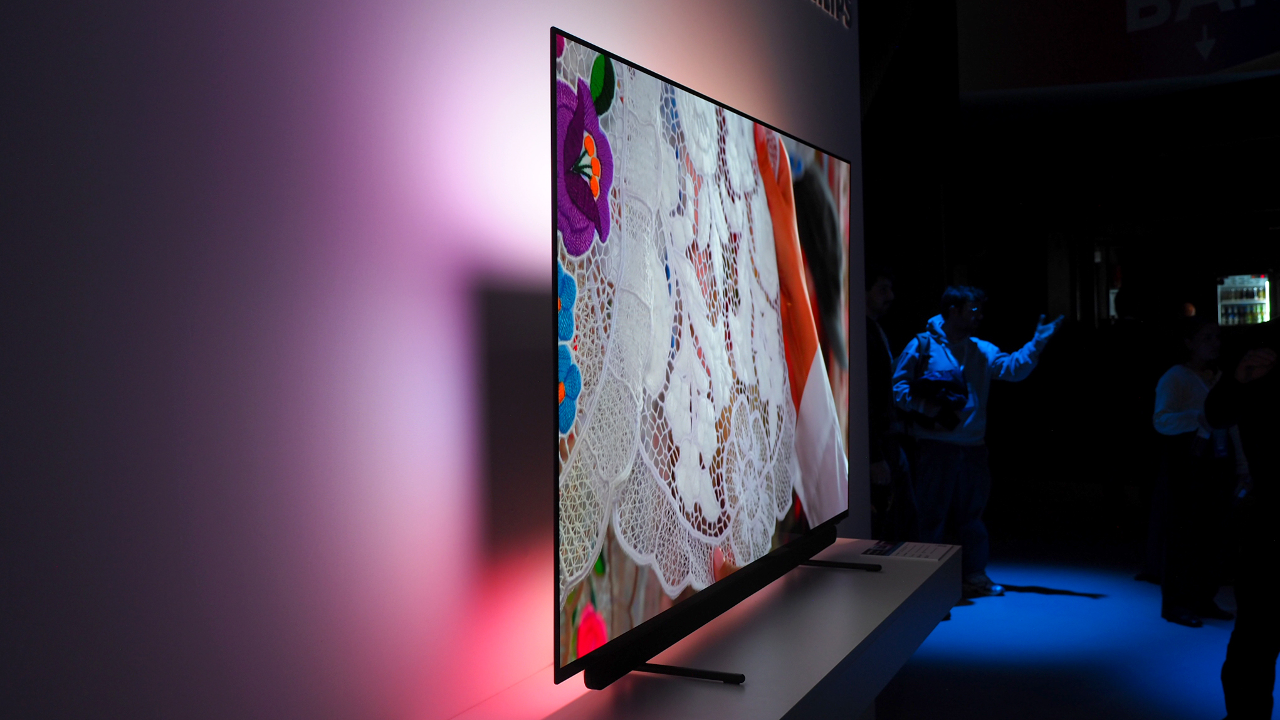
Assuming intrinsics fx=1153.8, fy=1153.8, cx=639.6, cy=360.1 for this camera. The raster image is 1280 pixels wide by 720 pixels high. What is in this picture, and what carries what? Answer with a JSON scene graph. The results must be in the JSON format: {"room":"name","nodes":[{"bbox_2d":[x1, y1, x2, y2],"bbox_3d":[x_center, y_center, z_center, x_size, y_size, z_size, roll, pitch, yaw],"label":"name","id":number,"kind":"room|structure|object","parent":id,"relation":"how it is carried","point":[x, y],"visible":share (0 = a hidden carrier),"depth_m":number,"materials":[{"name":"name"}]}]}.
{"room":"event hall","nodes":[
{"label":"event hall","id":0,"kind":"room"},
{"bbox_2d":[1,0,886,719],"bbox_3d":[-0.473,-0.352,1.356,0.210,3.399,5.059,0,2,25],"label":"white wall","id":1,"kind":"structure","parent":0,"point":[521,250],"depth_m":1.31,"materials":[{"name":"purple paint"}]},
{"bbox_2d":[419,535,960,719],"bbox_3d":[0.060,0.612,1.827,0.468,0.210,2.922,0,2,25],"label":"display shelf","id":2,"kind":"object","parent":1,"relation":"attached to","point":[707,697],"visible":0.74,"depth_m":2.02,"materials":[{"name":"white"}]},
{"bbox_2d":[549,27,858,698],"bbox_3d":[0.186,0.001,2.151,0.211,0.909,1.475,0,2,25],"label":"television","id":3,"kind":"object","parent":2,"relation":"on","point":[765,323],"visible":0.99,"depth_m":1.82,"materials":[{"name":"black"}]},
{"bbox_2d":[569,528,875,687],"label":"tv stand","id":4,"kind":"object","parent":2,"relation":"on","point":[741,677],"visible":0.63,"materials":[{"name":"black metal"}]},
{"bbox_2d":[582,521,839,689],"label":"soundbar","id":5,"kind":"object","parent":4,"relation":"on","point":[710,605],"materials":[{"name":"black plastic"}]},
{"bbox_2d":[858,539,958,561],"bbox_3d":[0.667,0.470,2.851,0.206,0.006,0.182,0,2,25],"label":"paper","id":6,"kind":"object","parent":2,"relation":"on","point":[908,553],"visible":0.98,"depth_m":2.84,"materials":[{"name":"white paper"}]},
{"bbox_2d":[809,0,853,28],"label":"wall lettering","id":7,"kind":"object","parent":1,"relation":"attached to","point":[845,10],"visible":0.97,"depth_m":3.27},
{"bbox_2d":[865,0,1279,517],"bbox_3d":[4.091,-1.061,8.727,6.345,4.201,0.389,0,2,25],"label":"back wall","id":8,"kind":"structure","parent":0,"point":[1068,334],"depth_m":9.07,"materials":[{"name":"black paint"}]},
{"bbox_2d":[956,0,1279,102],"bbox_3d":[3.754,-2.470,6.902,3.335,1.592,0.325,0,2,25],"label":"hanging banner","id":9,"kind":"object","parent":8,"relation":"attached to","point":[1253,56],"visible":0.99,"depth_m":7.28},
{"bbox_2d":[869,499,1278,719],"bbox_3d":[1.792,1.239,3.702,7.066,0.121,11.532,0,2,25],"label":"floor","id":10,"kind":"structure","parent":0,"point":[1038,597],"depth_m":4.84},
{"bbox_2d":[865,265,918,541],"bbox_3d":[0.974,0.377,5.095,0.508,1.551,0.546,0,2,25],"label":"man","id":11,"kind":"object","parent":10,"relation":"on","point":[878,291],"visible":0.55,"depth_m":4.95},
{"bbox_2d":[893,282,1065,601],"bbox_3d":[1.642,0.381,5.670,0.674,1.519,0.577,-2,1,-18],"label":"man","id":12,"kind":"object","parent":10,"relation":"on","point":[985,355],"visible":0.92,"depth_m":5.57},
{"bbox_2d":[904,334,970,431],"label":"backpack","id":13,"kind":"object","parent":12,"relation":"in","point":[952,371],"visible":0.88,"depth_m":5.67,"materials":[{"name":"fabric"}]},
{"bbox_2d":[1094,281,1153,538],"bbox_3d":[2.977,0.316,6.866,0.489,1.559,0.495,0,2,25],"label":"person","id":14,"kind":"object","parent":10,"relation":"on","point":[1114,492],"visible":0.83,"depth_m":6.76},
{"bbox_2d":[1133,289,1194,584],"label":"person","id":15,"kind":"object","parent":10,"relation":"on","point":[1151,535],"visible":0.49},
{"bbox_2d":[1152,315,1253,625],"bbox_3d":[2.494,0.491,5.126,0.441,1.310,0.429,-2,2,-27],"label":"woman","id":16,"kind":"object","parent":10,"relation":"on","point":[1186,387],"visible":0.81,"depth_m":5.04},
{"bbox_2d":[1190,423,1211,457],"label":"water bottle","id":17,"kind":"object","parent":16,"relation":"in","point":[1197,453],"visible":0.84,"depth_m":5.05,"materials":[{"name":"plastic"}]},
{"bbox_2d":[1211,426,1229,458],"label":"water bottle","id":18,"kind":"object","parent":16,"relation":"hanging from","point":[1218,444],"visible":0.78,"depth_m":5.01,"materials":[{"name":"plastic"}]},
{"bbox_2d":[1202,314,1279,719],"bbox_3d":[1.991,0.390,3.386,0.577,1.574,0.611,-2,2,-24],"label":"person","id":19,"kind":"object","parent":10,"relation":"on","point":[1279,476],"visible":0.99,"depth_m":3.34},
{"bbox_2d":[1214,272,1271,326],"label":"beverage cooler","id":20,"kind":"object","parent":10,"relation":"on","point":[1264,300],"visible":0.57,"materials":[{"name":"glass"}]}
]}

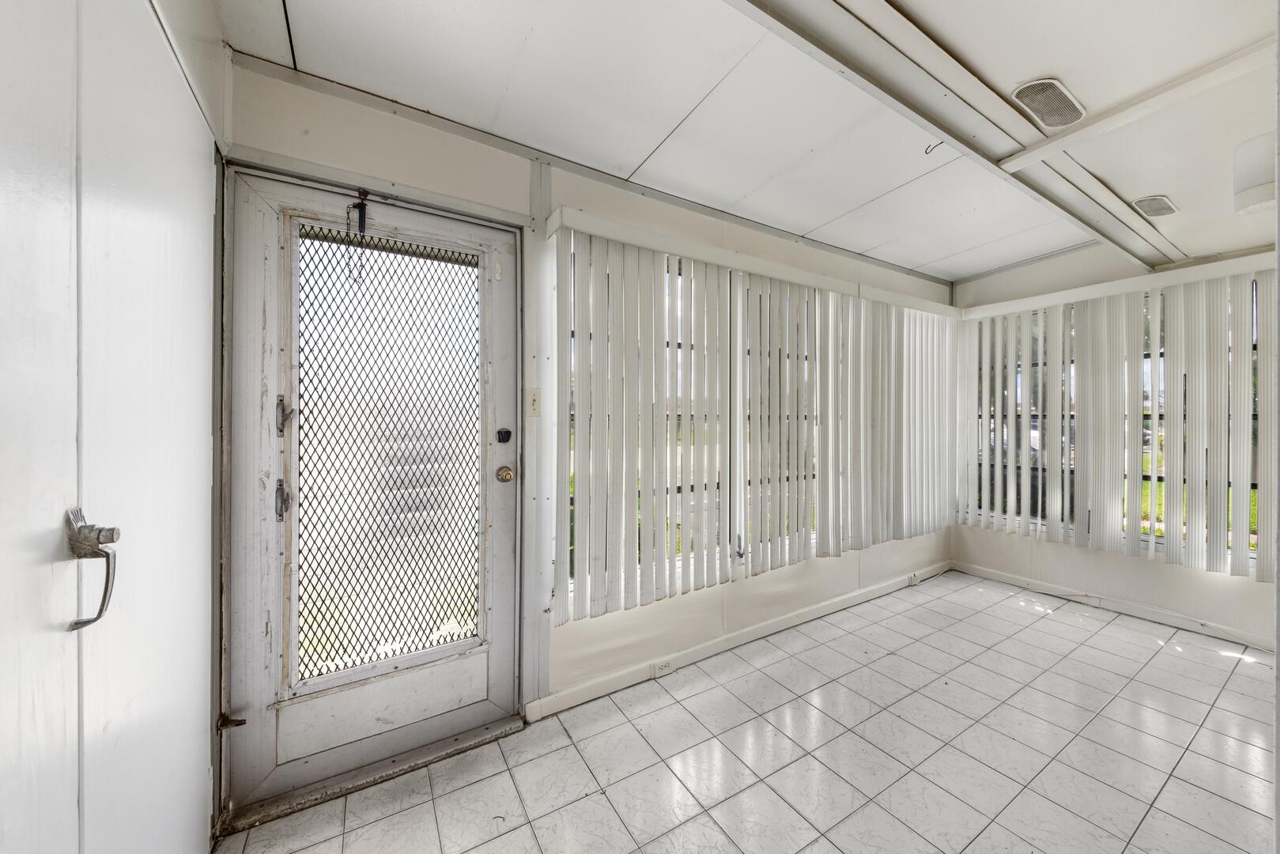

**Prompt**:
All the lines above must be written out exactly, without a single picture.

**Response**:
Assuming intrinsics fx=1153.8, fy=1153.8, cx=639.6, cy=360.1 for this camera. The raster image is 1280 pixels wide by 720 pixels high. What is in this picture, and what carries what? Answer with a JSON scene graph. The results must be in the JSON format: {"room":"name","nodes":[{"bbox_2d":[x1, y1, x2, y2],"bbox_3d":[x_center, y_center, z_center, x_size, y_size, z_size, roll, pitch, yaw],"label":"name","id":number,"kind":"room|structure|object","parent":id,"relation":"how it is carried","point":[x, y],"visible":share (0 = a hidden carrier),"depth_m":number,"materials":[{"name":"name"}]}]}.
{"room":"event hall","nodes":[
{"label":"event hall","id":0,"kind":"room"},
{"bbox_2d":[1,0,886,719],"bbox_3d":[-0.473,-0.352,1.356,0.210,3.399,5.059,0,2,25],"label":"white wall","id":1,"kind":"structure","parent":0,"point":[521,250],"depth_m":1.31,"materials":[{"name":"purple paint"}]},
{"bbox_2d":[419,535,960,719],"bbox_3d":[0.060,0.612,1.827,0.468,0.210,2.922,0,2,25],"label":"display shelf","id":2,"kind":"object","parent":1,"relation":"attached to","point":[707,697],"visible":0.74,"depth_m":2.02,"materials":[{"name":"white"}]},
{"bbox_2d":[549,27,858,698],"bbox_3d":[0.186,0.001,2.151,0.211,0.909,1.475,0,2,25],"label":"television","id":3,"kind":"object","parent":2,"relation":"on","point":[765,323],"visible":0.99,"depth_m":1.82,"materials":[{"name":"black"}]},
{"bbox_2d":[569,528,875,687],"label":"tv stand","id":4,"kind":"object","parent":2,"relation":"on","point":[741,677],"visible":0.63,"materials":[{"name":"black metal"}]},
{"bbox_2d":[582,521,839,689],"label":"soundbar","id":5,"kind":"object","parent":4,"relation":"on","point":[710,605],"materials":[{"name":"black plastic"}]},
{"bbox_2d":[858,539,958,561],"bbox_3d":[0.667,0.470,2.851,0.206,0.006,0.182,0,2,25],"label":"paper","id":6,"kind":"object","parent":2,"relation":"on","point":[908,553],"visible":0.98,"depth_m":2.84,"materials":[{"name":"white paper"}]},
{"bbox_2d":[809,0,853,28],"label":"wall lettering","id":7,"kind":"object","parent":1,"relation":"attached to","point":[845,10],"visible":0.97,"depth_m":3.27},
{"bbox_2d":[865,0,1279,517],"bbox_3d":[4.091,-1.061,8.727,6.345,4.201,0.389,0,2,25],"label":"back wall","id":8,"kind":"structure","parent":0,"point":[1068,334],"depth_m":9.07,"materials":[{"name":"black paint"}]},
{"bbox_2d":[956,0,1279,102],"bbox_3d":[3.754,-2.470,6.902,3.335,1.592,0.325,0,2,25],"label":"hanging banner","id":9,"kind":"object","parent":8,"relation":"attached to","point":[1253,56],"visible":0.99,"depth_m":7.28},
{"bbox_2d":[869,499,1278,719],"bbox_3d":[1.792,1.239,3.702,7.066,0.121,11.532,0,2,25],"label":"floor","id":10,"kind":"structure","parent":0,"point":[1038,597],"depth_m":4.84},
{"bbox_2d":[865,265,918,541],"bbox_3d":[0.974,0.377,5.095,0.508,1.551,0.546,0,2,25],"label":"man","id":11,"kind":"object","parent":10,"relation":"on","point":[878,291],"visible":0.55,"depth_m":4.95},
{"bbox_2d":[893,282,1065,601],"bbox_3d":[1.642,0.381,5.670,0.674,1.519,0.577,-2,1,-18],"label":"man","id":12,"kind":"object","parent":10,"relation":"on","point":[985,355],"visible":0.92,"depth_m":5.57},
{"bbox_2d":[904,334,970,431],"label":"backpack","id":13,"kind":"object","parent":12,"relation":"in","point":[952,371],"visible":0.88,"depth_m":5.67,"materials":[{"name":"fabric"}]},
{"bbox_2d":[1094,281,1153,538],"bbox_3d":[2.977,0.316,6.866,0.489,1.559,0.495,0,2,25],"label":"person","id":14,"kind":"object","parent":10,"relation":"on","point":[1114,492],"visible":0.83,"depth_m":6.76},
{"bbox_2d":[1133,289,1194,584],"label":"person","id":15,"kind":"object","parent":10,"relation":"on","point":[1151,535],"visible":0.49},
{"bbox_2d":[1152,315,1253,625],"bbox_3d":[2.494,0.491,5.126,0.441,1.310,0.429,-2,2,-27],"label":"woman","id":16,"kind":"object","parent":10,"relation":"on","point":[1186,387],"visible":0.81,"depth_m":5.04},
{"bbox_2d":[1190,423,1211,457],"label":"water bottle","id":17,"kind":"object","parent":16,"relation":"in","point":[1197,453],"visible":0.84,"depth_m":5.05,"materials":[{"name":"plastic"}]},
{"bbox_2d":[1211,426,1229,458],"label":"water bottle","id":18,"kind":"object","parent":16,"relation":"hanging from","point":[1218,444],"visible":0.78,"depth_m":5.01,"materials":[{"name":"plastic"}]},
{"bbox_2d":[1202,314,1279,719],"bbox_3d":[1.991,0.390,3.386,0.577,1.574,0.611,-2,2,-24],"label":"person","id":19,"kind":"object","parent":10,"relation":"on","point":[1279,476],"visible":0.99,"depth_m":3.34},
{"bbox_2d":[1214,272,1271,326],"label":"beverage cooler","id":20,"kind":"object","parent":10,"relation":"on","point":[1264,300],"visible":0.57,"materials":[{"name":"glass"}]}
]}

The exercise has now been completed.